Der Investor, die Leipziger Stadtbau AG (Handelshof, Hôtel de Pologne– Leipzig, Leutzscher Brunnenviertel), steht längst bereit. Seine Wünsche sind der Stadt auch bekannt. Deshalb wundern sich Stadtrat Ingo Sasama und auch Stadtbezirksbeirat Tim Elschner, warum bei der im März 2010 stattgefundenen Städtebauwerkstatt, die vom Stadtplanungsamt organisiert wurde, nicht mehr bzw. eindeutig auf die berechtigten wirtschaftlichen Interessen des Investors eingegangen wurde. Dessen Absicht ist es, am historischen Standort eine neue

Markthalle mit zeitgemäßem Konzept zu errichten. Dabei kann er den noch von der alten Markthalle vorhandenen Unterbau in die weiteren Planungen kostensparend integrieren. Nur mit dieser Konstruktion kann der Investor die zugesagten günstigen Mietpreise für die Leipziger Händler halten. Eine Verlagerung des Standortes bedeutet damit eine existenzielle Bedrohung für

den Bau der Markthalle an sich. Ob dies von bestimmten Kreisen gewollt ist, vermögen wir nicht einzuschätzen.

„Wir fordern vor diesem Hintergrund das Stadtplanungsamt auf, dem Stadtrat eine entsprechende darauf fußende Beschlussvorlage spätestens im Frühjahr kommenden Jahres vorzulegen“, so Sasama. Die Grünen-Stadtratsfraktion lehnt deshalb auch die Variante, die eine Überbauung der S-Bahn-Station mit der Markthalle vorsieht, ab. Die Errichtung der Markthalle am historischen Standort hat den Vorteil, das mehr Begrünung (die ja auf der S-Bahnstation bereits fest eingeplant war) einerseits auf dem Wilhelm-Leuschner-Platz möglich ist und die Fläche, wenn es um weitere städtebauliche Entwicklungen auf dem Areal insgesamt geht, zudem multifunktional ist. „Dem Investor sind keine weiteren Steine in den Weg zu legen. Die Markthalle GmbH, ein Unternehmen des Investors, hat bereits ein Betriebskonzept für die Markthalle am historischen Standort ausgearbeitet. Viele Mietinteressenten haben sich

bereits vormerken lassen“, führt Sasama weitere Gründe auf. Diese gilt es zwingend zu berücksichtigen, wenn man eine erfolgreich wirtschaftende Markthalle haben will.

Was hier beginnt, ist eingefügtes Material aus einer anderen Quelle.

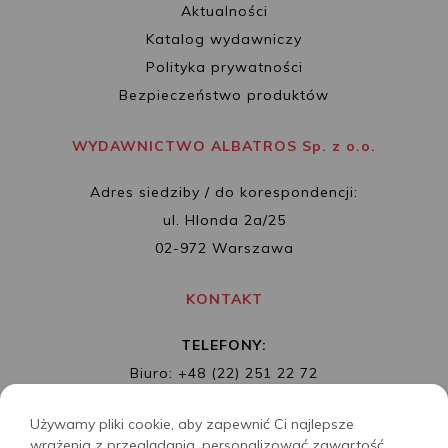
Aktualności
Katalog wydawniczy
Polityka prywatności
Bezpieczeństwo produktów
WYDAWNICTWO ALBATROS Sp. z o.o.
Adres siedziby / do korespondencji:
ul. Hlonda 2a/25
02-972 Warszawa
KONTAKT
TELEFONY:
Biuro: +48 (22) 251 22 72
Redakcja: + 48 (22) 253 89 65
Używamy pliki cookie, aby zapewnić Ci najlepsze
MAIL:
biuro@wydawnictwoalbatros.com
wrażenia z przeglądania, personalizować zawartość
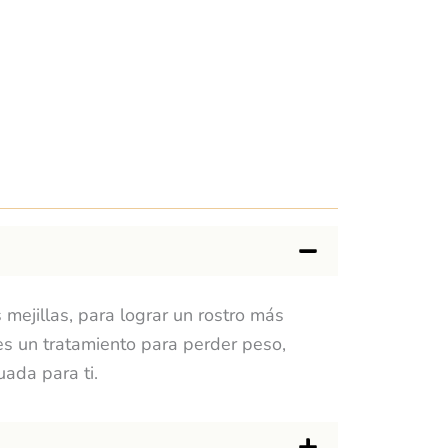
s mejillas, para lograr un rostro más
s un tratamiento para perder peso,
uada para ti.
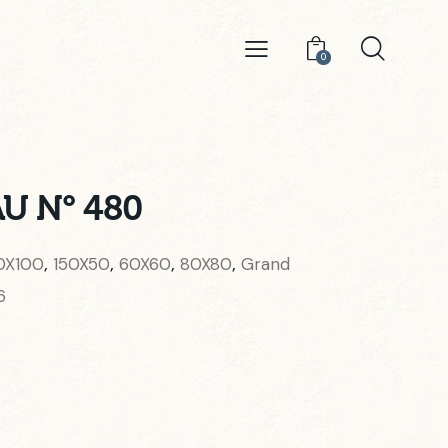
0
U N° 480
0X100
150X50
60X60
80X80
Grand
,
,
,
,
6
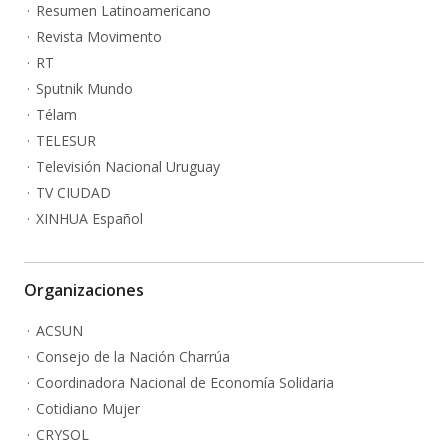
Resumen Latinoamericano
Revista Movimento
RT
Sputnik Mundo
Télam
TELESUR
Televisión Nacional Uruguay
TV CIUDAD
XINHUA Español
Organizaciones
ACSUN
Consejo de la Nación Charrúa
Coordinadora Nacional de Economía Solidaria
Cotidiano Mujer
CRYSOL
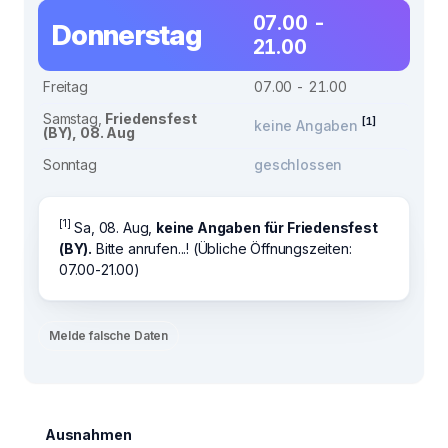
07.00 -
Donnerstag
21.00
Freitag
07.00 - 21.00
Samstag,
Friedensfest
[1]
keine Angaben
(BY), 08. Aug
Sonntag
geschlossen
[1]
Sa, 08. Aug,
keine Angaben für Friedensfest
(BY).
Bitte anrufen...! (Übliche Öffnungszeiten:
07.00-21.00)
Melde falsche Daten
Ausnahmen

Zusammen mit dem Investor und ihren Stadtbezirksbeiräten Alrun Tauché und Tim Elschner will die Grünen-Stadtratsfraktion noch Ende Januar 2011 die Leipzigerinnen und Leipziger über das Betriebskonzept für die neue Markthalle informieren sowie mit ihnen die künftige Gestaltung derselben diskutieren.